The full listing should be set down again precisely.

------------

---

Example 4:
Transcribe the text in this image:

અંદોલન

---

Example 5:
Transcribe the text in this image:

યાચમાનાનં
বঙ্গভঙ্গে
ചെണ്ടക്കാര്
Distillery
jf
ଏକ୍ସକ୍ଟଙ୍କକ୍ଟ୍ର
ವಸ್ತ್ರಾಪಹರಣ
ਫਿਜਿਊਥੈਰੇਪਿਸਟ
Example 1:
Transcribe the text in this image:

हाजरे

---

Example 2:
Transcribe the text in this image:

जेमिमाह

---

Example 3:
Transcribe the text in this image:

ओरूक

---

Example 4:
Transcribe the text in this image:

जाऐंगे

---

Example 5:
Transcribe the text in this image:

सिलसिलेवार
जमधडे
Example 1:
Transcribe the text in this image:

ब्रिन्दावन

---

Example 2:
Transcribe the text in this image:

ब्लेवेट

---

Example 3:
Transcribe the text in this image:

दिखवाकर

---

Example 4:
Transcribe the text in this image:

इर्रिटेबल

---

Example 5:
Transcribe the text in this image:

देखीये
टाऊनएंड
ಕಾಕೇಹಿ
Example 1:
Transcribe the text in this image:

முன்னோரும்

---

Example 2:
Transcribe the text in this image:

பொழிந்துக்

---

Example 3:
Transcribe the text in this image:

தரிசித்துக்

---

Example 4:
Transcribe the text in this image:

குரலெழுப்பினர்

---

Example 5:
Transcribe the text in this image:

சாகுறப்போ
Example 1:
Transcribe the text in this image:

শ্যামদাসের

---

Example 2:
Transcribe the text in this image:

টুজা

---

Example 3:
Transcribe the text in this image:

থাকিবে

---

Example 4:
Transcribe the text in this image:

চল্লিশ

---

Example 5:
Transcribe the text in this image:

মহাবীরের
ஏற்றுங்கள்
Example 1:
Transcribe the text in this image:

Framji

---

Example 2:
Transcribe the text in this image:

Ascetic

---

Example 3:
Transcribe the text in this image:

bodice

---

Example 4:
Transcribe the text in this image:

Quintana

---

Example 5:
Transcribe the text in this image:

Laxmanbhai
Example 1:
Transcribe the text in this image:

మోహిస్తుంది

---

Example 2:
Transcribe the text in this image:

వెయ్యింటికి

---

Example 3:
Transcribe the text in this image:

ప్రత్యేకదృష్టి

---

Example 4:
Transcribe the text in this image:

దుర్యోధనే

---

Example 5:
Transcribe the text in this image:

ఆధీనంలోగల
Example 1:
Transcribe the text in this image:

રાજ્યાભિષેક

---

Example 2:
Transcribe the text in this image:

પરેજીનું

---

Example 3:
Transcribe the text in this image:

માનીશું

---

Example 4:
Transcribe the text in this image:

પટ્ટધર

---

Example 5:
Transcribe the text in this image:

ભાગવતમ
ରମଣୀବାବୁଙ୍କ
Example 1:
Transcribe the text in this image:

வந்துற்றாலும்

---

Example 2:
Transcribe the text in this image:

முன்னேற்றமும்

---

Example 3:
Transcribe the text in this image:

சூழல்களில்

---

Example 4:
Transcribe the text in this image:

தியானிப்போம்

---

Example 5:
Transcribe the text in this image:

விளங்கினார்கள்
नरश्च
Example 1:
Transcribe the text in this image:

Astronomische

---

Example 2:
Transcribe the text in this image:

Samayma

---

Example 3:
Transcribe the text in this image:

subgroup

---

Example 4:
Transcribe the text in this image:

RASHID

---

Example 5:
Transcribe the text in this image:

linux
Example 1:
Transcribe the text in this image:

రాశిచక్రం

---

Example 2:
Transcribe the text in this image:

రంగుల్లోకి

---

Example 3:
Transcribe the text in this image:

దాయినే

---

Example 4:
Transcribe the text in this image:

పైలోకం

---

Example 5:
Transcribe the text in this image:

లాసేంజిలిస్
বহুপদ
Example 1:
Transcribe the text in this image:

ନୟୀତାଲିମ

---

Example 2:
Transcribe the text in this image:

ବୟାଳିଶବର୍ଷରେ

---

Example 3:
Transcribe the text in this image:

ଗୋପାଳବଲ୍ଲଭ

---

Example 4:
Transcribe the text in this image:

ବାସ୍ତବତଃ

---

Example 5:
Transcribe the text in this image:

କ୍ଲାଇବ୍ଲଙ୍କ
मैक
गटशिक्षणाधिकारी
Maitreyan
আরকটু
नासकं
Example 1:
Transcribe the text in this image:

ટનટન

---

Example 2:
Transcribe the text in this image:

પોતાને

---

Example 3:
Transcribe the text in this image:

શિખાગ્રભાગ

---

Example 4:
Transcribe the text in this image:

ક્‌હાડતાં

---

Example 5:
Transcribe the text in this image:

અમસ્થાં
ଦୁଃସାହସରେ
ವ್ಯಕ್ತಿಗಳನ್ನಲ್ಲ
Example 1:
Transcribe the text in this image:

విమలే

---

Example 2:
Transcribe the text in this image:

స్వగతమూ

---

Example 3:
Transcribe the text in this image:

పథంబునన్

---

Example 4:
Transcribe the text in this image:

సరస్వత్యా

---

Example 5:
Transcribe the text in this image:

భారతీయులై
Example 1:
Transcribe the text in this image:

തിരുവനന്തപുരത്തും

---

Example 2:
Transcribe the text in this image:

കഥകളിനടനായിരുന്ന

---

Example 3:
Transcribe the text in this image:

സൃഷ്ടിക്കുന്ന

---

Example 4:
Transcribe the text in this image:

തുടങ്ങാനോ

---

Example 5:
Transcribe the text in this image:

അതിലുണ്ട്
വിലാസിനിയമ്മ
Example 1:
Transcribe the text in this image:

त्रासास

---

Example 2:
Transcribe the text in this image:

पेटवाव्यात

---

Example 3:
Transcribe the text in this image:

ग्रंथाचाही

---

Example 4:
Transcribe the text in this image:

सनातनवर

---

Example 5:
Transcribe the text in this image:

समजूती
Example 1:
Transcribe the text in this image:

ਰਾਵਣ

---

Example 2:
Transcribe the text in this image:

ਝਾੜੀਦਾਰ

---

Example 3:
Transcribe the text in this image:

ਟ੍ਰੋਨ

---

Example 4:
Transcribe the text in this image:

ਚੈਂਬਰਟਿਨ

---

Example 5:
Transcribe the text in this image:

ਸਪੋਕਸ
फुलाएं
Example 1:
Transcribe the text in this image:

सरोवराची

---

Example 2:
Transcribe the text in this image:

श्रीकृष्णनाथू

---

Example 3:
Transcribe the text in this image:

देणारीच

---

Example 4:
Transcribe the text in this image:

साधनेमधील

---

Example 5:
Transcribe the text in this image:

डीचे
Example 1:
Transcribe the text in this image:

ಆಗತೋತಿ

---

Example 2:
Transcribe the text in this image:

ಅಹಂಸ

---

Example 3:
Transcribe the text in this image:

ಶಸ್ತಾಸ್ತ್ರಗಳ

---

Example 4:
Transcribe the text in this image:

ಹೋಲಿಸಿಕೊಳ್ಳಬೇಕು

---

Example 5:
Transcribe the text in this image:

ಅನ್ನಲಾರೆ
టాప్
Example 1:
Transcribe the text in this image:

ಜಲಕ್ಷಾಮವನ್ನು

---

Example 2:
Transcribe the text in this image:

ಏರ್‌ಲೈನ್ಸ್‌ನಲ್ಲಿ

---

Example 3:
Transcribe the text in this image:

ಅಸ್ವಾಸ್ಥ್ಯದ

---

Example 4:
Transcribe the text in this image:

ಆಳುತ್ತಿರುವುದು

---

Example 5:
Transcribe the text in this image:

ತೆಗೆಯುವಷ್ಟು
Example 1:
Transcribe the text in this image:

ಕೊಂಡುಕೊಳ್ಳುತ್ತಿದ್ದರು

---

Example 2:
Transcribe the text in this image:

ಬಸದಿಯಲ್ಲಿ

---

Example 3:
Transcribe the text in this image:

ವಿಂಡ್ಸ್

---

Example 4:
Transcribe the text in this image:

------------

**Solution to this problem**
---

Example 4:
Transcribe the text in this image:

અંદોલન

---

Example 5:
Transcribe the text in this image:

યાચમાનાનં
বঙ্গভঙ্গে
ചെണ്ടക്കാര്
Distillery
jf
ଏକ୍ସକ୍ଟଙ୍କକ୍ଟ୍ର
ವಸ್ತ್ರಾಪಹರಣ
ਫਿਜਿਊਥੈਰੇਪਿਸਟ
Example 1:
Transcribe the text in this image:

हाजरे

---

Example 2:
Transcribe the text in this image:

जेमिमाह

---

Example 3:
Transcribe the text in this image:

ओरूक

---

Example 4:
Transcribe the text in this image:

जाऐंगे

---

Example 5:
Transcribe the text in this image:

सिलसिलेवार
जमधडे
Example 1:
Transcribe the text in this image:

ब्रिन्दावन

---

Example 2:
Transcribe the text in this image:

ब्लेवेट

---

Example 3:
Transcribe the text in this image:

दिखवाकर

---

Example 4:
Transcribe the text in this image:

इर्रिटेबल

---

Example 5:
Transcribe the text in this image:

देखीये
टाऊनएंड
ಕಾಕೇಹಿ
Example 1:
Transcribe the text in this image:

முன்னோரும்

---

Example 2:
Transcribe the text in this image:

பொழிந்துக்

---

Example 3:
Transcribe the text in this image:

தரிசித்துக்

---

Example 4:
Transcribe the text in this image:

குரலெழுப்பினர்

---

Example 5:
Transcribe the text in this image:

சாகுறப்போ
Example 1:
Transcribe the text in this image:

শ্যামদাসের

---

Example 2:
Transcribe the text in this image:

টুজা

---

Example 3:
Transcribe the text in this image:

থাকিবে

---

Example 4:
Transcribe the text in this image:

চল্লিশ

---

Example 5:
Transcribe the text in this image:

মহাবীরের
ஏற்றுங்கள்
Example 1:
Transcribe the text in this image:

Framji

---

Example 2:
Transcribe the text in this image:

Ascetic

---

Example 3:
Transcribe the text in this image:

bodice

---

Example 4:
Transcribe the text in this image:

Quintana

---

Example 5:
Transcribe the text in this image:

Laxmanbhai
Example 1:
Transcribe the text in this image:

మోహిస్తుంది

---

Example 2:
Transcribe the text in this image:

వెయ్యింటికి

---

Example 3:
Transcribe the text in this image:

ప్రత్యేకదృష్టి

---

Example 4:
Transcribe the text in this image:

దుర్యోధనే

---

Example 5:
Transcribe the text in this image:

ఆధీనంలోగల
Example 1:
Transcribe the text in this image:

રાજ્યાભિષેક

---

Example 2:
Transcribe the text in this image:

પરેજીનું

---

Example 3:
Transcribe the text in this image:

માનીશું

---

Example 4:
Transcribe the text in this image:

પટ્ટધર

---

Example 5:
Transcribe the text in this image:

ભાગવતમ
ରମଣୀବାବୁଙ୍କ
Example 1:
Transcribe the text in this image:

வந்துற்றாலும்

---

Example 2:
Transcribe the text in this image:

முன்னேற்றமும்

---

Example 3:
Transcribe the text in this image:

சூழல்களில்

---

Example 4:
Transcribe the text in this image:

தியானிப்போம்

---

Example 5:
Transcribe the text in this image:

விளங்கினார்கள்
नरश्च
Example 1:
Transcribe the text in this image:

Astronomische

---

Example 2:
Transcribe the text in this image:

Samayma

---

Example 3:
Transcribe the text in this image:

subgroup

---

Example 4:
Transcribe the text in this image:

RASHID

---

Example 5:
Transcribe the text in this image:

linux
Example 1:
Transcribe the text in this image:

రాశిచక్రం

---

Example 2:
Transcribe the text in this image:

రంగుల్లోకి

---

Example 3:
Transcribe the text in this image:

దాయినే

---

Example 4:
Transcribe the text in this image:

పైలోకం

---

Example 5:
Transcribe the text in this image:

లాసేంజిలిస్
বহুপদ
Example 1:
Transcribe the text in this image:

ନୟୀତାଲିମ

---

Example 2:
Transcribe the text in this image:

ବୟାଳିଶବର୍ଷରେ

---

Example 3:
Transcribe the text in this image:

ଗୋପାଳବଲ୍ଲଭ

---

Example 4:
Transcribe the text in this image:

ବାସ୍ତବତଃ

---

Example 5:
Transcribe the text in this image:

କ୍ଲାଇବ୍ଲଙ୍କ
मैक
गटशिक्षणाधिकारी
Maitreyan
আরকটু
नासकं
Example 1:
Transcribe the text in this image:

ટનટન

---

Example 2:
Transcribe the text in this image:

પોતાને

---

Example 3:
Transcribe the text in this image:

શિખાગ્રભાગ

---

Example 4:
Transcribe the text in this image:

ક્‌હાડતાં

---

Example 5:
Transcribe the text in this image:

અમસ્થાં
ଦୁଃସାହସରେ
ವ್ಯಕ್ತಿಗಳನ್ನಲ್ಲ
Example 1:
Transcribe the text in this image:

విమలే

---

Example 2:
Transcribe the text in this image:

స్వగతమూ

---

Example 3:
Transcribe the text in this image:

పథంబునన్

---

Example 4:
Transcribe the text in this image:

సరస్వత్యా

---

Example 5:
Transcribe the text in this image:

భారతీయులై
Example 1:
Transcribe the text in this image:

തിരുവനന്തപുരത്തും

---

Example 2:
Transcribe the text in this image:

കഥകളിനടനായിരുന്ന

---

Example 3:
Transcribe the text in this image:

സൃഷ്ടിക്കുന്ന

---

Example 4:
Transcribe the text in this image:

തുടങ്ങാനോ

---

Example 5:
Transcribe the text in this image:

അതിലുണ്ട്
വിലാസിനിയമ്മ
Example 1:
Transcribe the text in this image:

त्रासास

---

Example 2:
Transcribe the text in this image:

पेटवाव्यात

---

Example 3:
Transcribe the text in this image:

ग्रंथाचाही

---

Example 4:
Transcribe the text in this image:

सनातनवर

---

Example 5:
Transcribe the text in this image:

समजूती
Example 1:
Transcribe the text in this image:

ਰਾਵਣ

---

Example 2:
Transcribe the text in this image:

ਝਾੜੀਦਾਰ

---

Example 3:
Transcribe the text in this image:

ਟ੍ਰੋਨ

---

Example 4:
Transcribe the text in this image:

ਚੈਂਬਰਟਿਨ

---

Example 5:
Transcribe the text in this image:

ਸਪੋਕਸ
फुलाएं
Example 1:
Transcribe the text in this image:

सरोवराची

---

Example 2:
Transcribe the text in this image:

श्रीकृष्णनाथू

---

Example 3:
Transcribe the text in this image:

देणारीच

---

Example 4:
Transcribe the text in this image:

साधनेमधील

---

Example 5:
Transcribe the text in this image:

डीचे
Example 1:
Transcribe the text in this image:

ಆಗತೋತಿ

---

Example 2:
Transcribe the text in this image:

ಅಹಂಸ

---

Example 3:
Transcribe the text in this image:

ಶಸ್ತಾಸ್ತ್ರಗಳ

---

Example 4:
Transcribe the text in this image:

ಹೋಲಿಸಿಕೊಳ್ಳಬೇಕು

---

Example 5:
Transcribe the text in this image:

ಅನ್ನಲಾರೆ
టాప్
Example 1:
Transcribe the text in this image:

ಜಲಕ್ಷಾಮವನ್ನು

---

Example 2:
Transcribe the text in this image:

ಏರ್‌ಲೈನ್ಸ್‌ನಲ್ಲಿ

---

Example 3:
Transcribe the text in this image:

ಅಸ್ವಾಸ್ಥ್ಯದ

---

Example 4:
Transcribe the text in this image:

ಆಳುತ್ತಿರುವುದು

---

Example 5:
Transcribe the text in this image:

ತೆಗೆಯುವಷ್ಟು
Example 1:
Transcribe the text in this image:

ಕೊಂಡುಕೊಳ್ಳುತ್ತಿದ್ದರು

---

Example 2:
Transcribe the text in this image:

ಬಸದಿಯಲ್ಲಿ

---

Example 3:
Transcribe the text in this image:

ವಿಂಡ್ಸ್

---

Example 4:
Transcribe the text in this image:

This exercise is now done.